Wednesday 27 October 2010, 14:55
Editor's note: radio drama rivals all other media as a source of innovation and adventurous story-telling technique. Fred Greenhalgh worked on a particularly adventurous example for the Afternoon Play slot at 1415 today. The video shows the recording of one scene on location in New York - SB
John Dryden's three-part serial Severed Threads is all about the random connections between people who have never met each other and how chance events can ripple across cultures and change the lives of people we have never met. It's a mixture of the concept of six degrees of separation and the 'butterfly effect' transposed to globalism in modern India, America, and the U.K.
So it seems natural that I would be brought into the production by my own series of somewhat random connections - knowing a college flatmate of John, who introduced me to him just at the time that my own work in field recorded radio drama could be most improved by working with him.
John records his actors in the real world, in changing, uncontrollable environments like bars, city streets, churches, and apartment complexes. Not only does he record in the real world, but he travels - in the case of Severed Threads to three countries - to get the sound he's after.

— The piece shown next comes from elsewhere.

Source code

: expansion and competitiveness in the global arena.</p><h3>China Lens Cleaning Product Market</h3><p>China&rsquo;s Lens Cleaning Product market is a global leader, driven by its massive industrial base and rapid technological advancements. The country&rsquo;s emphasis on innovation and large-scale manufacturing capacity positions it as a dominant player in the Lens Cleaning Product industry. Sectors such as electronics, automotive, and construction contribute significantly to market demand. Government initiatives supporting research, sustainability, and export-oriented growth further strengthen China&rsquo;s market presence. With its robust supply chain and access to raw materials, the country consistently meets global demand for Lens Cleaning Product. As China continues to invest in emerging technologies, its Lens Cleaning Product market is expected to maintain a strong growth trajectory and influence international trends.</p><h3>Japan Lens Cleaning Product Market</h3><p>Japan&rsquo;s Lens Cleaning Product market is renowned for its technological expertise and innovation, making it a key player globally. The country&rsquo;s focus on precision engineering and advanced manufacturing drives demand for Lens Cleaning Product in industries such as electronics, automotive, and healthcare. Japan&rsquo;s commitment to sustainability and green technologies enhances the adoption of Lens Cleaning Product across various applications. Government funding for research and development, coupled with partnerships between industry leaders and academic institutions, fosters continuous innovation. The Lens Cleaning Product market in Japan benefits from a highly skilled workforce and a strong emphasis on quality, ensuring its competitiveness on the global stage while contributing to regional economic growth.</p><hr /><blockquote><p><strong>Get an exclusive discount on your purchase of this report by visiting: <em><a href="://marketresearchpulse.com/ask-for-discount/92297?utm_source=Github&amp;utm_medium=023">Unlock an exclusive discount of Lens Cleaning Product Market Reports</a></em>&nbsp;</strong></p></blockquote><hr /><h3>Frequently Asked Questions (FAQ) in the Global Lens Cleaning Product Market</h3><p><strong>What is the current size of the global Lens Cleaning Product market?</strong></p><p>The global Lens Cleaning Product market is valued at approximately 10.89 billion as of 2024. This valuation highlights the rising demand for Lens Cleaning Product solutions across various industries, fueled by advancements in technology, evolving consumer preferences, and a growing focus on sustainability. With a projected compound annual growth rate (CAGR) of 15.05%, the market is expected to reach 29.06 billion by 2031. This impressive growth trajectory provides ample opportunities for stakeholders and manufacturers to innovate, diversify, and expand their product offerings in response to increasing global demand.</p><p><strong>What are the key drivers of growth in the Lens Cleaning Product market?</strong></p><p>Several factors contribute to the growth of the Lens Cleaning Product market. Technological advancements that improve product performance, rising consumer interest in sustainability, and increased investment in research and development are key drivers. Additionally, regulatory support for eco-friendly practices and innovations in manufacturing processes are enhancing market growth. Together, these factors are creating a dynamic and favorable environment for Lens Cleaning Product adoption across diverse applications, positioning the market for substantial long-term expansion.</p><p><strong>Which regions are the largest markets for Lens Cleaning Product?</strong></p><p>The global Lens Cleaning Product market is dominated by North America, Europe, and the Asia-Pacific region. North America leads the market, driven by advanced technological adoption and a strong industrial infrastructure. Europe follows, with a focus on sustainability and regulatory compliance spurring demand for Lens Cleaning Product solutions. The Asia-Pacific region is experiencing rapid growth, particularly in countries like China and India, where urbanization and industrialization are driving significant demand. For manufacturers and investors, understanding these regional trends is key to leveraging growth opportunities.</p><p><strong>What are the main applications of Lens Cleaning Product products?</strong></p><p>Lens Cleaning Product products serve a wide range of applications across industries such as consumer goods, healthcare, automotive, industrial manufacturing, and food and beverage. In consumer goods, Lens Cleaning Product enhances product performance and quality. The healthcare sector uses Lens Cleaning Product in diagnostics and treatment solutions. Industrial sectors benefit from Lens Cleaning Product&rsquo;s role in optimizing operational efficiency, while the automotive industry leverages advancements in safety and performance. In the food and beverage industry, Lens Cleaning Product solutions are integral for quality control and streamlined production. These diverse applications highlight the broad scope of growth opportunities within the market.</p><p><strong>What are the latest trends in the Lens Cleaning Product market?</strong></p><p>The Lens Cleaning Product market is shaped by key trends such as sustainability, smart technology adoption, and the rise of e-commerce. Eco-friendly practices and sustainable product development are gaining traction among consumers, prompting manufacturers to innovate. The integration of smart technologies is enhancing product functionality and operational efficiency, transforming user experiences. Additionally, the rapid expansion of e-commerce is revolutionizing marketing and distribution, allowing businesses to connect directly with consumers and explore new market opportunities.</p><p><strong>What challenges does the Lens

In this case, his destination was New York City. What better place to tell a story of lives connected by seemingly unrelated events?
Recording in the Real World
In America we don't have the benefit of an intact cultural memory of radio drama. It seems TV effectively assassinated the public consciousness of the form in the 1960s and today, the aspiring dramatist has to tell the life story of the medium to anyone who wants to listen.
Being that most people raise an eyebrow when they see me with headphones on and recorder in tow, it was freeing to work with a director like John who has the same passion for location recording - of capturing the unique sound of the outside world rather than the artificial deadness of the studio.
Actors march through rooms, pull up next to one another at a crowded lunch table, sit at a bar to yak about sports or watch their family fall apart in the middle of dinner. When it's time for someone to die, well, forget the foley - someone's going to wind up on the ground!
Of course, verisimilitude is stretched - a bedroom serves as the lobby for the church, a basement entryway as a gunshop - but the overall effect is a raw, energized sound. Actors get a chance to stand up, move around, interact. The world is the studio.
Of course, this bold artistic choice brings its challenges to the director. Such as how to remove the Big-ness of the Big Apple so that is sounds like a sleepier town in America's heartland.
Recording on location requires nerves of steel - keeping your cool when cars drive by, airplanes take off overhead, dogs bark incessantly or a foghorn goes off. Or, as in the case of our trip to suburban New Jersey, when an army of gardeners with high decibel equipment shows up in the middle of the session. Juggling an uncontrollable, noisy world with the needs of a large cast and production crew seems a way to drive yourself insane.
And maybe it does. But for John Dryden - who kept a good attitude and smiled through the most stressful parts of recording - maybe it's also the knowledge that all the trouble is worth it.
A Man Walks into a Studio...
The scene in the video above is is a good example. Jim, the American story's protagonist who finds his life as a church leader and businessman crumbling around him, walks up with a newspaper reporter for a live interview which catches him off guard. Combine that raw, energetic performance with a sound environment and you get this finished scene:
The globe-trotting nature and guerrilla recording style makes Severed Threads a very different kind of production. The story has a lot to say about our real world, which itself is chaotic, shifting, noisy and fast-paced. Our nightly news is filled with the kind of story at the heart of Severed Threads - of wrongs that just are, with no special meaning, and more questions than answers.
But, as Dryden's play points out, there's a lot to learn by going beneath the surface of tragedies, and looking for the threads that bind.